At the International Consumer Electronics Show in January 2019, Impossible Foods launched the award-winning and “shockingly good” Impossible Burger 2.0 -- the company’s first significant product upgrade. The Impossible Burger, the first food ever featured at CES’ roster of game-changing technologies, won the show’s top prizes.
Since January, Impossible Foods has recorded intense growth in every sales category in which it does business -- independent restaurants, large restaurant chains such as White Castle and Qdoba, and non-commercial outlets such as theme parks, museums, stadiums, and college campuses. The Impossible Burger is now sold in more than 7,000 restaurants on two continents. In many restaurants, it is a top-selling item and a key driver of new foot traffic.
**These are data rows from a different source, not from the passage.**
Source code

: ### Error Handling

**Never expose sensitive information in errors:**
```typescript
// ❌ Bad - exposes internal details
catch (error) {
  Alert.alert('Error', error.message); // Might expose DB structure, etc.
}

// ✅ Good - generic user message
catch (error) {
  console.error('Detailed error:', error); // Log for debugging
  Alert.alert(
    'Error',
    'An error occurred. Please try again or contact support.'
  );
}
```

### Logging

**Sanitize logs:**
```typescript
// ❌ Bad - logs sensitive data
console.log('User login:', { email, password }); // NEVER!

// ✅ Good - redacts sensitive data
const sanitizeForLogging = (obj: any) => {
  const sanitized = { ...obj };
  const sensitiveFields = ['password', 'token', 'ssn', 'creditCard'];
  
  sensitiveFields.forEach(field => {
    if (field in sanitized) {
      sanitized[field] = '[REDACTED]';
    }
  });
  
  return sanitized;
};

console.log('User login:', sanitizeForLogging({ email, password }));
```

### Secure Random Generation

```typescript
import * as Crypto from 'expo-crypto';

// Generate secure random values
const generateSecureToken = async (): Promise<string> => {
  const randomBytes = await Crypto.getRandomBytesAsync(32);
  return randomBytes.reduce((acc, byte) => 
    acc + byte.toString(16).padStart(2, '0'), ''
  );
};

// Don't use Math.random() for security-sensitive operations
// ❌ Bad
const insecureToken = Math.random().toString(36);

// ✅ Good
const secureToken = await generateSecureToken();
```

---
America’s largest “better burger” franchise, Red Robin, launched the Impossible Burger last month at nearly 500 restaurants nationwide. Also in April, the world’s second largest burger chain, Burger King, debuted the Impossible Whopper in a regional test in St. Louis. The 59-unit regional test of the Impossible Whopper at Burger King restaurants in St. Louis has gone exceedingly well; the Miami-based restaurant chain intends to bring the Impossible Whopper to all 7,200 U.S. restaurants at the end of 2019.
In addition to an increasing number of restaurants that sell the Impossible Burger, chefs are expanding the number of items made from the versatile plant-based meat, with average per-store volume increasing.
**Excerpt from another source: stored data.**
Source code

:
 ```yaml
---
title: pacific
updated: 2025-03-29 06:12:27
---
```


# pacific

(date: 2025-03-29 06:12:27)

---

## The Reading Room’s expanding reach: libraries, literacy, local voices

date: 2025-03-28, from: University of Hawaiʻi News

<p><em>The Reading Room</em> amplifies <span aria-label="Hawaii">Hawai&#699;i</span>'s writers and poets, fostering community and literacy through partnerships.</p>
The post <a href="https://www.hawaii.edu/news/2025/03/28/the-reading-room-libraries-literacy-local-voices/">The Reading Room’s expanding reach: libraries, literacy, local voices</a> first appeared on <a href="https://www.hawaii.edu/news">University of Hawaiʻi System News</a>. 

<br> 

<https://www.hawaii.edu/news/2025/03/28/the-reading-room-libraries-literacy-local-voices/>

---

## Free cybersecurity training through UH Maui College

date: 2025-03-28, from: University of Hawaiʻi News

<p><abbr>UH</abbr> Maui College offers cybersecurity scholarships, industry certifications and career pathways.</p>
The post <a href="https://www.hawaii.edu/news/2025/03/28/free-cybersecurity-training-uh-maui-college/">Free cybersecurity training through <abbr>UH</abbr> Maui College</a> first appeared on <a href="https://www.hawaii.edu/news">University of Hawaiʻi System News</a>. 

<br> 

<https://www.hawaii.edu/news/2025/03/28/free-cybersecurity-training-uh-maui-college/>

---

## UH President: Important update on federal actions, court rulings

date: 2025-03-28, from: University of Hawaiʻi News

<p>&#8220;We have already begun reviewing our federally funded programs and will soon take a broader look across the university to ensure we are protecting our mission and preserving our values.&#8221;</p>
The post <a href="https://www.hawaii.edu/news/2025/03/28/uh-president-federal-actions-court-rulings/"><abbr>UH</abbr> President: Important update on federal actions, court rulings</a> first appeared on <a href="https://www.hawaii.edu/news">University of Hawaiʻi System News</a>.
Since launching in Singapore in March 2019, sales have increased in Asia more than three-fold. Impossible is sold in a wide range of restaurants and cuisines throughout Hong Kong, Singapore, and Macau.
Impossible Foods plans to launch the Impossible Burger in retail outlets later this year.
Designed to disrupt, built to scale
Founded in 2011 by Stanford biochemistry professor and former pediatrician Dr. Patrick O. Brown, Impossible Foods makes meat from plants — with a much smaller environmental footprint than meat from animals. The company uses modern science and technology to create wholesome food, restore natural ecosystems, and feed a growing population sustainably. Read Brown’s blog to learn more about the company’s mission.
With demand outstripping supply, Impossible Foods is looking to hire at least 50 new employees at its plant in Oakland, Calif., which already employs about 70 full-time workers. The company is adding a third shift and a second full line of production to help increase its capacity this year. Please see the Impossible Foods’ job site to learn about a wide variety of openings.
On Monday, Impossible Foods announced the hiring of tech industry veteran Sheetal Shah as Senior Vice President, Product and Operations, overseeing numerous functions including manufacturing, supply chain and logistics. Shah was previously Chief Operations Officer at Verifone. Before that he served as Chief Procurement Officer and numerous leadership roles at Motorola Mobility, a $10 billion mobile device company acquired by Google.
Since its founding, Impossible Foods intentionally designed a robust supply chain that is highly scalable, with products sourced from abundant plant crops. Impossible Foods has a clear, long-term roadmap to exponentially expand capacity, and the Series E funding will accelerate the scaleup.
The company’s goal is to eliminate the need for animals in the food chain by 2035. To achieve continued breakout growth, Impossible Foods is actively planning to add to and diversify its manufacturing capacity.
The company will provide additional details on expansion plans later this year.
About Impossible™ Foods:
Based in California’s Silicon Valley, Impossible Foods makes delicious, nutritious meat and dairy products from plants — with a much smaller environmental footprint than meat from animals. The privately held company was founded in 2011 by Patrick O. Brown, M.D., Ph.D., Professor Emeritus of Biochemistry at Stanford University and a former Howard Hughes Medical Institute investigator. Investors include Khosla Ventures, Bill Gates, Google Ventures, Horizons Ventures, UBS, Viking Global Investors, Temasek, Sailing Capital, and Open Philanthropy Project.